▶ _EXTRAIT DU DOCUMENT_
※ ※ ※

Page:Galien-Oeuvres anatomiques physiologiques et médicales-T1-1854.djvu/37

Cette page a été validée par deux contributeurs.
5
QUE LE BON MEDECIN EST PHILOSOPHE.

Pourrions-nous, à notre époque, citer un homme si détaché de l’argent, qu’il se contente de celui que réclament les besoins indispensables du corps ? Trouverait-on un homme qui pourrait non-seulement enseigner par ses discours, mais démontrer par la pratique, que la limite naturelle de la richesse est de n’avoir ni faim, ni soif, ni froid ? S’il se trouve un tel médecin, il dédaignera les faveurs d’Artaxerce et de Perdiccas[1] ; jamais il ne paraîtra devant le premier ; quant au second, il le traitera s’il souffre de quelque maladie qui réclame l’art d’Hippocrate ; mais il ne se croira pas obligé de rester toujours auprès de lui, et se rendra à Cranon, à Thasos et dans d’autres bourgades, pour y soigner les pauvres. Il laissera à Cos, auprès de ses concitoyens, son gendre Polybe et ses autres disciples ; quant à lui, il parcourra toute la Grèce, car il lui faut écrire sur la nature des lieux. Afin donc de vérifier par sa propre expérience ce que le raisonnement lui a appris, il devra nécessairement visiter les villes exposées soit au midi, soit au nord, soit au levant, soit au couchant ; celles qui sont situées au fond d’une vallée, et celles qui sont placées sur une hauteur ; il parcourra aussi celles où l’on use soit d’eaux qui viennent de loin[2], soit d’eaux de fontaines, soit d’eaux de pluie, soit enfin d’eaux de marais ou de fleuves ; il ne négligera pas de s’informer si l’on boit des eaux très-froides ou des eaux chaudes, ou des eaux nitreuses, ou des eaux alumineuses[3], ou d’autres espèces analogues ; il visitera les villes situées près d’un grand fleuve, d’un marais, d’une montagne, de la mer ; enfin, il étudiera toutes les autres circonstances dont Hippocrate nous a

  1. Par une sorte de figure de rhétorique, qui n’est pas sans élégance, Galien trace au médecin la conduite qu’il doit suivre, en lui proposant pour modèle les principales actions qu’on attribue à Hippocrate. Ce tableau n’a, on le sait, aucune réalité historique, mais le point de vue moral est si élevé qu’il serait de mauvais goût de disputer ici à Galien le moindre trait du récit légendaire.

※ ※ ※

Entrées enregistrées:
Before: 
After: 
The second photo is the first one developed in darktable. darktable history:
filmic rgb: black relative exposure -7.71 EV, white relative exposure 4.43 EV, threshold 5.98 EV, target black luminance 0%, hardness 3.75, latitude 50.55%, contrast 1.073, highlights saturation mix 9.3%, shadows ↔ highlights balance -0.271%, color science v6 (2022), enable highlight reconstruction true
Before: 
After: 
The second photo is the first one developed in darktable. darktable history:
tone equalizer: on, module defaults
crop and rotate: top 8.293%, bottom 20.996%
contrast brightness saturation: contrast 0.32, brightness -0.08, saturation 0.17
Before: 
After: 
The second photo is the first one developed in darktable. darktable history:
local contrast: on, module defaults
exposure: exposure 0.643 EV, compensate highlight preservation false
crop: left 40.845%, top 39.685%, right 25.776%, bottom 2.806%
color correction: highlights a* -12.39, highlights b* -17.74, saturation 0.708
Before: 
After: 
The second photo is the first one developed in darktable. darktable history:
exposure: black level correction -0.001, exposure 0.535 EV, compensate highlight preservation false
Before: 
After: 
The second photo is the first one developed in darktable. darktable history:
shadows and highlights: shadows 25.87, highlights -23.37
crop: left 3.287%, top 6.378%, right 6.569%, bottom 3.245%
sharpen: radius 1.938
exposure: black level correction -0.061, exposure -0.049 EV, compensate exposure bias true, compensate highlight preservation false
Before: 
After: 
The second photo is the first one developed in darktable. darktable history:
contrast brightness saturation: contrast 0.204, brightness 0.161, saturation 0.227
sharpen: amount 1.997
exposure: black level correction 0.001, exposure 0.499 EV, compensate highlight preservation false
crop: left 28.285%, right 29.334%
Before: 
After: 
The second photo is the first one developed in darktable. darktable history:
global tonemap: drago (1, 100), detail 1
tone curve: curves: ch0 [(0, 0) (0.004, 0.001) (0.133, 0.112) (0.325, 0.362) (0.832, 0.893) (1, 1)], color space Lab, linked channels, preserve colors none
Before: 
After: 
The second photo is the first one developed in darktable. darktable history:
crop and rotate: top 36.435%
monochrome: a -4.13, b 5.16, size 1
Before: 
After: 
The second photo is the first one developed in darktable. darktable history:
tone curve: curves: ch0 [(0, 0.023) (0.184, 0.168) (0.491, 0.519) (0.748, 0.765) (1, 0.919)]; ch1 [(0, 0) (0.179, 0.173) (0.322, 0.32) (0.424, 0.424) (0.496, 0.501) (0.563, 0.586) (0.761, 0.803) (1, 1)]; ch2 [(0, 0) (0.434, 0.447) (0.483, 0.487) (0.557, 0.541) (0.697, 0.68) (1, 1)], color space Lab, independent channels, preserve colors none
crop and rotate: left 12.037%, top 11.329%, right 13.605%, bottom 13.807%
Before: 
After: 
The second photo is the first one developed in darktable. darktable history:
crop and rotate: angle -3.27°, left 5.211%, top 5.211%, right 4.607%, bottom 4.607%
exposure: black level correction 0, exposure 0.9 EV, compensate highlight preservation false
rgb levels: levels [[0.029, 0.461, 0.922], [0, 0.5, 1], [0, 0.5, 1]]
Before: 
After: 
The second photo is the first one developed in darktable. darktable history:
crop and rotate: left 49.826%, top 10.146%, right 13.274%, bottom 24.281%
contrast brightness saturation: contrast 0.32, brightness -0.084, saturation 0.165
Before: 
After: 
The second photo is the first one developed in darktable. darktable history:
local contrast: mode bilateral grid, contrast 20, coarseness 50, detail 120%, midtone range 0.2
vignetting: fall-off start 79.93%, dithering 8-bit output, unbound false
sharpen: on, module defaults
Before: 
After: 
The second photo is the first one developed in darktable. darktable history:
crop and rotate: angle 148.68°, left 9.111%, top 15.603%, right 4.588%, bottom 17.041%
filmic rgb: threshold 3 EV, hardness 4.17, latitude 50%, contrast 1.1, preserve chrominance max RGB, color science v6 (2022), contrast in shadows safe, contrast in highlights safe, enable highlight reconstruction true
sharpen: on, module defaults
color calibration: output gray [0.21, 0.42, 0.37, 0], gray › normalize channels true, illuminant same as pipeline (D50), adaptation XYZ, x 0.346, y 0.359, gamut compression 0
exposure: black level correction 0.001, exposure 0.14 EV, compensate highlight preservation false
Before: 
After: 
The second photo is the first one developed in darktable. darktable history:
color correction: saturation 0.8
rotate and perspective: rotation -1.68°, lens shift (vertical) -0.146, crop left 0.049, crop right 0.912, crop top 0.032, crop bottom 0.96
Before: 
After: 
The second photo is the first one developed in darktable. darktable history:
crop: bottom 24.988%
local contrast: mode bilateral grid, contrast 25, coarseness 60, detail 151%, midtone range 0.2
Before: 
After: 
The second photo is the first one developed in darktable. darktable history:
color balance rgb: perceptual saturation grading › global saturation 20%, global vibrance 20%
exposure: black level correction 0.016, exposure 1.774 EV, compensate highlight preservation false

※ ※ ※

▶ _CONSIGNE_
Recopiez le texte sur le bon médecin philosophe en commençant aux mots « 1. Par une sorte » et en vous arrêtant après « du récit légendaire. ». Remplacez au passage « tableau » par « portrait ».

▶ _EXERCICE TERMINÉ_
1. Par une sorte de figure de rhétorique, qui n’est pas sans élégance, Galien trace au médecin la conduite qu’il doit suivre, en lui proposant pour modèle les principales actions qu’on attribue à Hippocrate. Ce portrait n’a, on le sait, aucune réalité historique, mais le point de vue moral est si élevé qu’il serait de mauvais goût de disputer ici à Galien le moindre trait du récit légendaire.